Oder doch? Verbandsgemeinde-Bürgermeisterin Ute Pesselt und Bürgermeister Holger Bauermeister sehen sich im März motiviert, über Landesverkehrsminister Thomas Webel (CDU) an Rainer Bomba heranzutreten. Was Akt Nummer fünf markiert, mutet mindestens merkwürdig an. Machen doch beide aus Bombas klarer Ansage, eine Ampel zu bauen, mal eben und ganz mutig eine "Anregung". Obendrein sind sich beide nicht zu schade, den zweiten Mann im Bundesverkehrsministerium auf ganzer Linie zu brüskieren.

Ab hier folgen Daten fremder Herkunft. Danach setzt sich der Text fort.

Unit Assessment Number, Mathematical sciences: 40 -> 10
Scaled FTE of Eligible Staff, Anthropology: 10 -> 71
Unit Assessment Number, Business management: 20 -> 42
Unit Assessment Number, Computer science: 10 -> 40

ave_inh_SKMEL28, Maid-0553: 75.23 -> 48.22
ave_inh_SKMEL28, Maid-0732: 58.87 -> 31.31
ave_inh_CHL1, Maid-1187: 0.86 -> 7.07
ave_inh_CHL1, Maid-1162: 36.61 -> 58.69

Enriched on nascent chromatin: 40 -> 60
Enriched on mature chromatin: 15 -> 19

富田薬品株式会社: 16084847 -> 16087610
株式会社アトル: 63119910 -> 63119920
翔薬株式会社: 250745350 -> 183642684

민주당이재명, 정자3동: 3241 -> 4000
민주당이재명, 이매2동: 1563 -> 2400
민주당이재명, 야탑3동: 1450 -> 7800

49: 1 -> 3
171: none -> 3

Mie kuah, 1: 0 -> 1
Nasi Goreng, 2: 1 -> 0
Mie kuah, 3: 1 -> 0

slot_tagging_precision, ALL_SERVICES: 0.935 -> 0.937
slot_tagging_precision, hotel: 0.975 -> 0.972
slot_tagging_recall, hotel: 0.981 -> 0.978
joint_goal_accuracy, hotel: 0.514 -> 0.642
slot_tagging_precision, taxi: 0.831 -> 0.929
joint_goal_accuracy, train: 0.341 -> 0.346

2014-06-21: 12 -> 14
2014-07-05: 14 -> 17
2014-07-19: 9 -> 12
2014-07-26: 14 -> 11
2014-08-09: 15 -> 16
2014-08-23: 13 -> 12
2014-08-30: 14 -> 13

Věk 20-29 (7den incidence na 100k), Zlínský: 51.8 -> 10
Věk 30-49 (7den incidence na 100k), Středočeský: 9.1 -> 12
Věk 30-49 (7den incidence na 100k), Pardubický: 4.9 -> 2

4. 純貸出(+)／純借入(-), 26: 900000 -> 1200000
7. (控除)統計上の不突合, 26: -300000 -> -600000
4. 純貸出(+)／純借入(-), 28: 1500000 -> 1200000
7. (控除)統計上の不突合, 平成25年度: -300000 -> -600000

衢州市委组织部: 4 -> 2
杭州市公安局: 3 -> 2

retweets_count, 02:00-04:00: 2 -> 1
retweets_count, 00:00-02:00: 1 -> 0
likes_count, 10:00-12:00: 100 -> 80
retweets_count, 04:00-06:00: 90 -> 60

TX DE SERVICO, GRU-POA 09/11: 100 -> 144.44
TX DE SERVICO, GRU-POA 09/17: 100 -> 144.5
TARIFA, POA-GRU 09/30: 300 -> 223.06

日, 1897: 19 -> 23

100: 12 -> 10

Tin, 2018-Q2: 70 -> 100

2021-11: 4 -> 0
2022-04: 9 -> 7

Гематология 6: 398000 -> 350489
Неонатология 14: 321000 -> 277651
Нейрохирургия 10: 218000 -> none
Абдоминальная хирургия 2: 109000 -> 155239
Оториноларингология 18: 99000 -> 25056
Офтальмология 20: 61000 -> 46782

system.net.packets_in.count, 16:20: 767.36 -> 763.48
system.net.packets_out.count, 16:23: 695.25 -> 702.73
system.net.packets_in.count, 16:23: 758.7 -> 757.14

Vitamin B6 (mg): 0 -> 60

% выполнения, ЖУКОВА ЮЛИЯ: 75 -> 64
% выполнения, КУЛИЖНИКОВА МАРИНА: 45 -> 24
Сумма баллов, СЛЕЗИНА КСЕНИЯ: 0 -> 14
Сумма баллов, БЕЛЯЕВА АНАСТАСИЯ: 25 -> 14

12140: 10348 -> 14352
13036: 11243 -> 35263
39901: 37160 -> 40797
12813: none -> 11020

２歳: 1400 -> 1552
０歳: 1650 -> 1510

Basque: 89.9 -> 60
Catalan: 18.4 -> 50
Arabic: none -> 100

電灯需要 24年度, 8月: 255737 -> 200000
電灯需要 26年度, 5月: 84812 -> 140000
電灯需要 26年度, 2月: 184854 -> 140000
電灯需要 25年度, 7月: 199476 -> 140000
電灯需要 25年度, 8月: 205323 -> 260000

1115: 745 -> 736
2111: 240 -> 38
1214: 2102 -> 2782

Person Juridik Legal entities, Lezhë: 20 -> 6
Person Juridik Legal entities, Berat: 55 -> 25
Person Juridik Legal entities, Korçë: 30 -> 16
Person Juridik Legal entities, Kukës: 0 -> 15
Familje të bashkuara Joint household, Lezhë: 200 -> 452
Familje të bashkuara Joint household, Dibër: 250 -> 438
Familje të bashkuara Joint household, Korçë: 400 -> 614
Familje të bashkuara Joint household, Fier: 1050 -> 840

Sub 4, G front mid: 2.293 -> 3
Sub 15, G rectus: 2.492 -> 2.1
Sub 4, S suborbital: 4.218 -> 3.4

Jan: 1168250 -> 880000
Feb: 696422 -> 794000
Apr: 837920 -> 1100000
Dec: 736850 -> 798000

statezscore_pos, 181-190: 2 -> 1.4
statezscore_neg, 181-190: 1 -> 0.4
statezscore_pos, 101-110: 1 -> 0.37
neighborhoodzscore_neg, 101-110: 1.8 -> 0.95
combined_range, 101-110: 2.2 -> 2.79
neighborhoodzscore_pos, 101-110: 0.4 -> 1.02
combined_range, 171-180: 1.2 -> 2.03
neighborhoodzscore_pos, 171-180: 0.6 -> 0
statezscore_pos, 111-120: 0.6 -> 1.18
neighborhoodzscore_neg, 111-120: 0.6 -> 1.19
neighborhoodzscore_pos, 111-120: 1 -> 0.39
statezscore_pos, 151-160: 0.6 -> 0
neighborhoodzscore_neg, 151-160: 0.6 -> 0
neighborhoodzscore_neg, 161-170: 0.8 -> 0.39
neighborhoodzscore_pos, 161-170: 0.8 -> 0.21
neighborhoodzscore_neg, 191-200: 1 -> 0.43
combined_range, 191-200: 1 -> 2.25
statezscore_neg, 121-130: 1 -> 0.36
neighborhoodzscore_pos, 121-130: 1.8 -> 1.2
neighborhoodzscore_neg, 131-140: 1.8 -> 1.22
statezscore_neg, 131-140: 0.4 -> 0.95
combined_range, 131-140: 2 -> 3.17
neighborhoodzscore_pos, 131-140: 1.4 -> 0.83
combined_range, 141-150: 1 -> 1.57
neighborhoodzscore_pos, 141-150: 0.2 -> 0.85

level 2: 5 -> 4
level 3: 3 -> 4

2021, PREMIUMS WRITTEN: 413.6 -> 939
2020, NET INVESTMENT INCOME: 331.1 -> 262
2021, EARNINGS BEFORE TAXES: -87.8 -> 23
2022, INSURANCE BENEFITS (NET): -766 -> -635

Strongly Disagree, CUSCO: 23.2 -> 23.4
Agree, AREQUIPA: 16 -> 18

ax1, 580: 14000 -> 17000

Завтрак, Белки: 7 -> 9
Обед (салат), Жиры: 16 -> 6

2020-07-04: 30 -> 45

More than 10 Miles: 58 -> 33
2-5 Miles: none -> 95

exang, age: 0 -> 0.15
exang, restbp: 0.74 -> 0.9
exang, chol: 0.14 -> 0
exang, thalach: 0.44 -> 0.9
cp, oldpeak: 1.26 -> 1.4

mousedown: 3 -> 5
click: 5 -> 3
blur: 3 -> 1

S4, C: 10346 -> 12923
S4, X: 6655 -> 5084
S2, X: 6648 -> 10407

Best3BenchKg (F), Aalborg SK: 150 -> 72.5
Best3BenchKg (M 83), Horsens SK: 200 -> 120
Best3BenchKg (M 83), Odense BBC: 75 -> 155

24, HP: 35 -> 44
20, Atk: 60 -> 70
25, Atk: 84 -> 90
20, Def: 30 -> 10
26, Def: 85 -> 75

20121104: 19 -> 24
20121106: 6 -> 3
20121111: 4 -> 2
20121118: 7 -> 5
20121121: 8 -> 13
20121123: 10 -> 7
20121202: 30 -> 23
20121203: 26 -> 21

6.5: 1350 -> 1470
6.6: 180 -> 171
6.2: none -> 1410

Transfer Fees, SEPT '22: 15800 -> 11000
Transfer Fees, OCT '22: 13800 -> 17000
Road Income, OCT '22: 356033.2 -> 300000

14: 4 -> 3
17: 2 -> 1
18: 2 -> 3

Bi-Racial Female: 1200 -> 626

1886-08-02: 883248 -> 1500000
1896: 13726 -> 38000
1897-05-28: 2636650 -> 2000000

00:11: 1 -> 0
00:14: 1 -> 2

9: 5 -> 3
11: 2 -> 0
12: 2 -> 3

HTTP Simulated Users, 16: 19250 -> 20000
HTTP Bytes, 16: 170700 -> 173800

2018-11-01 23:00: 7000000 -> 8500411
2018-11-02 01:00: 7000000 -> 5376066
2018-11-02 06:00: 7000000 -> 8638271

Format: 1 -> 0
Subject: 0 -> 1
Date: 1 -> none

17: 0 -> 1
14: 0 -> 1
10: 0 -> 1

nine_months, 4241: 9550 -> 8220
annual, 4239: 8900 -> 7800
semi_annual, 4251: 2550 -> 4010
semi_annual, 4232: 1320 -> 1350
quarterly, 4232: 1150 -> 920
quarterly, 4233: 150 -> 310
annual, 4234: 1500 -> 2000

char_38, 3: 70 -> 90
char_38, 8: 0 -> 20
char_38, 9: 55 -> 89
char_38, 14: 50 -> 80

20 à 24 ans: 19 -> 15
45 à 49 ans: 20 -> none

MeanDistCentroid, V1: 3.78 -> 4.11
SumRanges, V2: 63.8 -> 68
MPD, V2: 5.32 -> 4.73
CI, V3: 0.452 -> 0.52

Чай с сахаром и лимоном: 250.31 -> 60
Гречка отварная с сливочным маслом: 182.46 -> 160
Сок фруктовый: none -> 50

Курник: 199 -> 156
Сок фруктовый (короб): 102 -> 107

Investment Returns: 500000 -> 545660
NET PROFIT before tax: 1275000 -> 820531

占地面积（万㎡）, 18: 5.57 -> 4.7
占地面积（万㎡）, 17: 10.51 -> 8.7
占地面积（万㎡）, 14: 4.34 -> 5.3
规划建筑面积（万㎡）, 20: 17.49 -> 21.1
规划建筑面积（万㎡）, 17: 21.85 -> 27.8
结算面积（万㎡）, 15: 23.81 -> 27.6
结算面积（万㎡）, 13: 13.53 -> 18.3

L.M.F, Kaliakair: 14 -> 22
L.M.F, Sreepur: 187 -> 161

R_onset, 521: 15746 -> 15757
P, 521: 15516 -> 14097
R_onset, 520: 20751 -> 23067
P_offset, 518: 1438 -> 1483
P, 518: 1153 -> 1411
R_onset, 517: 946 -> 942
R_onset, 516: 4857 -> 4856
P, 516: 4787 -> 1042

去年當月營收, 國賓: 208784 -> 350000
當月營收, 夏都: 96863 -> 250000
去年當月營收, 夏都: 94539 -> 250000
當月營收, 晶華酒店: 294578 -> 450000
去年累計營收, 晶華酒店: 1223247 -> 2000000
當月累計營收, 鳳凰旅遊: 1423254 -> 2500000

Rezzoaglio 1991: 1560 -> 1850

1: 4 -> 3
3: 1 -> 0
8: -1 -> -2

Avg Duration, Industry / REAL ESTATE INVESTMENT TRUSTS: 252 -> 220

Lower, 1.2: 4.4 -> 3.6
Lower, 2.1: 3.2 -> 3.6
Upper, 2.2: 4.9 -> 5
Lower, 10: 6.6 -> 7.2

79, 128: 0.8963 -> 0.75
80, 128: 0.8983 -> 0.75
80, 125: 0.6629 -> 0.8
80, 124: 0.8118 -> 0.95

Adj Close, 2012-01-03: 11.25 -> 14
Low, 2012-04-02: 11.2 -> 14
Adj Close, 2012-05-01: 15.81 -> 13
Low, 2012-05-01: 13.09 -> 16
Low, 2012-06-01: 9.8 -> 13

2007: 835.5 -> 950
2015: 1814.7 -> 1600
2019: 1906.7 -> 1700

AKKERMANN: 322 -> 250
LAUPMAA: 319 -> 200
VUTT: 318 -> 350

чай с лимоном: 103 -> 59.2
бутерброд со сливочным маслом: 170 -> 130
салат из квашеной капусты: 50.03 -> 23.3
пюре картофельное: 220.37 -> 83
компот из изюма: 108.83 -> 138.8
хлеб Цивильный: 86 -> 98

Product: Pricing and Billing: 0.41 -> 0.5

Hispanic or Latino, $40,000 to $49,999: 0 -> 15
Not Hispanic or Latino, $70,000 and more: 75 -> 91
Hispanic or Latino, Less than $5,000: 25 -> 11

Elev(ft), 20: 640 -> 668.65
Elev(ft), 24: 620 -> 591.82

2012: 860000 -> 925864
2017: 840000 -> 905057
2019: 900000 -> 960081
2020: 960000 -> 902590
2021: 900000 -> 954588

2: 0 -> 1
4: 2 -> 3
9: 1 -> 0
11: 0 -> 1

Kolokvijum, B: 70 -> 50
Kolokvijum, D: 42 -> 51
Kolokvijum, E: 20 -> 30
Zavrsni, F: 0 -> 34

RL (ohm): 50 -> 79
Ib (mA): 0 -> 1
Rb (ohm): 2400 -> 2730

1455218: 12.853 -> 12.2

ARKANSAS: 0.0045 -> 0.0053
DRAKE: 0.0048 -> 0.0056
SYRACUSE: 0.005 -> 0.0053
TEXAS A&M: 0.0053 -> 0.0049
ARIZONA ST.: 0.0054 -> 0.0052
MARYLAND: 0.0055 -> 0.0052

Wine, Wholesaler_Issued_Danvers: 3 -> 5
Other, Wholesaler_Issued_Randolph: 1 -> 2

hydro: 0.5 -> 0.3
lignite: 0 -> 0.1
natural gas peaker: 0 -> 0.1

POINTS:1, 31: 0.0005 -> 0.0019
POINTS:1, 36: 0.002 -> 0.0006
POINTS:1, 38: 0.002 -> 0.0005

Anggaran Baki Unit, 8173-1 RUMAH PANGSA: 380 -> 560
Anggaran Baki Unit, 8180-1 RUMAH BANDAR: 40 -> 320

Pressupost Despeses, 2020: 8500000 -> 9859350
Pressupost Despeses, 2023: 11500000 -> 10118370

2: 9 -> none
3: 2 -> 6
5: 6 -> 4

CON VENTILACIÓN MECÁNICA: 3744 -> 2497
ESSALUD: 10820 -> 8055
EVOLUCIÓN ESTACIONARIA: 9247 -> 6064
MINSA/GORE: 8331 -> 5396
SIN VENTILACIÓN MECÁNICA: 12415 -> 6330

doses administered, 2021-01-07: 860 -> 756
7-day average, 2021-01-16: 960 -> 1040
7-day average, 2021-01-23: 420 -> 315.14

Was - mittlerweile wird Akt Nummer sechs gespielt - in Berlin nun doch für einige Verstimmung sorgt. Wenn die Leute vor Ort partout nicht wollten, sei auch er mit seinem Latein am Ende, reagiert Bomba zerknirscht und doch ganz diplomatisch-professionell. Dass bis dahin weder Bauermeister noch Pesselt Zeit und Gelegenheit fanden, Brückenbauer Bomba mal persönlich zu kontaktieren, bleibt Randepisode in einer Geschichte, die mehr und mehr zur Provinzposse mutiert. Bomba - die Nummer zwei im Bundesministerium - habe sich ja nicht wieder gemeldet, gibt Bauermeister zu bedenken.

Plötzlicher Sinneswandel im Vorharz

Man schreibt schließlich Akt Nummer sieben, als Holger Bauermeister plötzlich klar wird, dass er in den vergangenen Monaten irgendwie neben der Sache lag: B 79 heißt Bundesstraße 79 und bedeutet Kostenlast beim Bund. Was den gordischen Knoten schlagartig platzen und Bombas Ampel-Brückenbau perfekt werden lässt: Eine temporäre Anlage, zumindest bis zur Freigabe der seit Jahren erhofften Ortsumfahrung, soll es nun sein. Noch vor den Sommerferien.

Auch Rainer Bomba kann sich das Schmunzeln über diese unendlich anmutende Geschichte nicht gänzlich verkneifen: "Ich glaube, das ist jetzt wirklich ein schönes Happyend und mehr Sicherheit für die Einwohner."